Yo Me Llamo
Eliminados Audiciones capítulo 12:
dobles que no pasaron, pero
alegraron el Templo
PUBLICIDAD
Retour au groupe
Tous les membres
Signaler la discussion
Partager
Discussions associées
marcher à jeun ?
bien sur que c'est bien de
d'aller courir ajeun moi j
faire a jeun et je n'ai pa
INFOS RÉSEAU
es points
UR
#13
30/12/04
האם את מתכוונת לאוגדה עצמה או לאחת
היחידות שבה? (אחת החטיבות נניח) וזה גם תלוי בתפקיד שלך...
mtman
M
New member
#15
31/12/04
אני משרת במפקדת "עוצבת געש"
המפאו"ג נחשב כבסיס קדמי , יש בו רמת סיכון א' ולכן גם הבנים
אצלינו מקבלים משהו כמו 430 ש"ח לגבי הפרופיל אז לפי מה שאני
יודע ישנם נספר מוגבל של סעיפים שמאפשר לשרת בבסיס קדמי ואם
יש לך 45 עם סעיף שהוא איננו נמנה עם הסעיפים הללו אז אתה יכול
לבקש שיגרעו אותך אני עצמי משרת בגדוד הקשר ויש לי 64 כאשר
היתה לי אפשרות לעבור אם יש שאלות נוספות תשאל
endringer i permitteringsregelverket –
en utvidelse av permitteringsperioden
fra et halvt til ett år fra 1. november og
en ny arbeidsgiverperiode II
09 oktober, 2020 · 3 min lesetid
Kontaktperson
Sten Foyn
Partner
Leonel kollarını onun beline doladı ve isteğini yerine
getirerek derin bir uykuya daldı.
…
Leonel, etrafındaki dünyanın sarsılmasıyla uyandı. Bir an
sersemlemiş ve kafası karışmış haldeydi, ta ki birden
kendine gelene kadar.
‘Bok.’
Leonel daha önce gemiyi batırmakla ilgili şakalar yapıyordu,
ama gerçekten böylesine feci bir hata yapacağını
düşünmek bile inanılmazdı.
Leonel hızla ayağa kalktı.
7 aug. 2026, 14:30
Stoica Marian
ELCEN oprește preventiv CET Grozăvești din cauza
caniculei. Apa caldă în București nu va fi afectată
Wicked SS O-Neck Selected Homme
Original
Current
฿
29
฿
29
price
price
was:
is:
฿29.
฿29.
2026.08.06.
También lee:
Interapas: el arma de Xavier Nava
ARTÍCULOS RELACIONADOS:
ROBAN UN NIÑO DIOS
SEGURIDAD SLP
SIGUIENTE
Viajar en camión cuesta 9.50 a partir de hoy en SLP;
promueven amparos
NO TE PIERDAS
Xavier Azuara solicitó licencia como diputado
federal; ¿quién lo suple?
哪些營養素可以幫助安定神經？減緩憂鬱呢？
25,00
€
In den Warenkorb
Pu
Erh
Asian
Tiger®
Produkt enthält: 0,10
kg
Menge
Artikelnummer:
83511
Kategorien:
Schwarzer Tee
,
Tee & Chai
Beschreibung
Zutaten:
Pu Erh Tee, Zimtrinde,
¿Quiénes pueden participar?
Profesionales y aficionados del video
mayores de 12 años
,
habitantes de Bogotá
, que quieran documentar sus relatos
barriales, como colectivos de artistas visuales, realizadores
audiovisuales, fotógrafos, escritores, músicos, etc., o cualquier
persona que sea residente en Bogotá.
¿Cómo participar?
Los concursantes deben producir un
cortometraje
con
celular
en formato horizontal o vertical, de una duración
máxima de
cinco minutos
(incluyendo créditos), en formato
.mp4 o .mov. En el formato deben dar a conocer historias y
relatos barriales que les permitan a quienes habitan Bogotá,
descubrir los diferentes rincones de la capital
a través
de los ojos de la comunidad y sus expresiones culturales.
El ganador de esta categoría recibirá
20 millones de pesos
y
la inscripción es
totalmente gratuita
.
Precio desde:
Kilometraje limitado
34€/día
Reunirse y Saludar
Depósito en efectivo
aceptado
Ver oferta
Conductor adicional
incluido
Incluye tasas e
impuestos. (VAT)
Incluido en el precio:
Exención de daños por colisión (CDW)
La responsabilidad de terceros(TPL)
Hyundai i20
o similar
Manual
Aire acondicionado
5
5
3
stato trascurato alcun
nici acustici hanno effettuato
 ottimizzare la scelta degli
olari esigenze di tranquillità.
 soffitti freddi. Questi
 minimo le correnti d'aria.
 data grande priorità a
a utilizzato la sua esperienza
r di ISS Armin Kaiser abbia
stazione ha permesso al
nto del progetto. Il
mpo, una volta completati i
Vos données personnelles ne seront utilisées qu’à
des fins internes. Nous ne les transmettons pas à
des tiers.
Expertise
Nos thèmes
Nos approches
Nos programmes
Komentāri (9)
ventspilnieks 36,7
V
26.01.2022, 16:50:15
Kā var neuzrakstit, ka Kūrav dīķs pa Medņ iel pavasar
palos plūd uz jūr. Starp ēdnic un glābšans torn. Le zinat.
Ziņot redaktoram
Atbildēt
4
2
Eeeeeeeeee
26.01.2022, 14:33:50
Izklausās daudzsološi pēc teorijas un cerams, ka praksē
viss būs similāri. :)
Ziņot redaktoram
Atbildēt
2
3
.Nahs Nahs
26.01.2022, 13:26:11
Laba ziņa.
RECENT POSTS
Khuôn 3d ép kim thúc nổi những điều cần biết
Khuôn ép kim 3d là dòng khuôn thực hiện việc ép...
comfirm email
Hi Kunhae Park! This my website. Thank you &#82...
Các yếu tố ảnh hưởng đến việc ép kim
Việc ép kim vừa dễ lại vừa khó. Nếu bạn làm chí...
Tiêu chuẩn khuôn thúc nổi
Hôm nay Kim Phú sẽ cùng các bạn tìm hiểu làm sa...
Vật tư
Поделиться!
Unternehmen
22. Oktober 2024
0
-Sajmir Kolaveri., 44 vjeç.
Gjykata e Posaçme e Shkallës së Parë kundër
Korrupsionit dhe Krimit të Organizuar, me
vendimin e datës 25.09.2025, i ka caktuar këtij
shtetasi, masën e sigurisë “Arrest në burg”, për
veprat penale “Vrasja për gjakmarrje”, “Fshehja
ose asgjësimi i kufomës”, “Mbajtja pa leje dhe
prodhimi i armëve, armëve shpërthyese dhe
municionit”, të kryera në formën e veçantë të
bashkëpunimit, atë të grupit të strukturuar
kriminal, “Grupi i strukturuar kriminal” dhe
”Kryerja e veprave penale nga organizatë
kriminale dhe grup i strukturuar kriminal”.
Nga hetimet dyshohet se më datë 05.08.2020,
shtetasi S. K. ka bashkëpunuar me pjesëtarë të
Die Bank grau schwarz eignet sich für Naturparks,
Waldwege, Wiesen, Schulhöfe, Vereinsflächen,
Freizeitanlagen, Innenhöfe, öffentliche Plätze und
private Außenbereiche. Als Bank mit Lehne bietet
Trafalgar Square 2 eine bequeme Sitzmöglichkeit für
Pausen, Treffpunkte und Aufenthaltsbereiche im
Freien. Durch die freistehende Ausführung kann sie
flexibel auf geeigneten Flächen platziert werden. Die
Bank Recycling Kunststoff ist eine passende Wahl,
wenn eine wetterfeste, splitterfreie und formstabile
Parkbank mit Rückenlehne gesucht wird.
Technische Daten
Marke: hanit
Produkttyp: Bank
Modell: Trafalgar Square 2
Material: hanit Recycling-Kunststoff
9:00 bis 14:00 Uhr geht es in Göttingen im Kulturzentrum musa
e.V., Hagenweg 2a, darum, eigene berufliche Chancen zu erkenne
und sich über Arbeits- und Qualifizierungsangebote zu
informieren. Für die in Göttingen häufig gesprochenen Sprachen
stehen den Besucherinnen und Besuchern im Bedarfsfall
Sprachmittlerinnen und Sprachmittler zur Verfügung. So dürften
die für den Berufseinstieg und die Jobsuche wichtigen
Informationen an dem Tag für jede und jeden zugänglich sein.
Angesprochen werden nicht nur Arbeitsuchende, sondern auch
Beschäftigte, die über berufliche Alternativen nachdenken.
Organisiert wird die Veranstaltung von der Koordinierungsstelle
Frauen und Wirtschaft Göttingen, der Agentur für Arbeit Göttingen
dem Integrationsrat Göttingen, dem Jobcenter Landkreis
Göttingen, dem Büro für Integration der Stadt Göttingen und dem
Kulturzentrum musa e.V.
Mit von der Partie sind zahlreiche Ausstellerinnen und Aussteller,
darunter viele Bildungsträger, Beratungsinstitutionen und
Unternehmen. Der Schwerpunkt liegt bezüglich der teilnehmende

What the exercise asks:
Among the entries, copy every line containing the word "werden".

Your response:
flexibel auf geeigneten Flächen platziert werden. Die
Angesprochen werden nicht nur Arbeitsuchende, sondern auch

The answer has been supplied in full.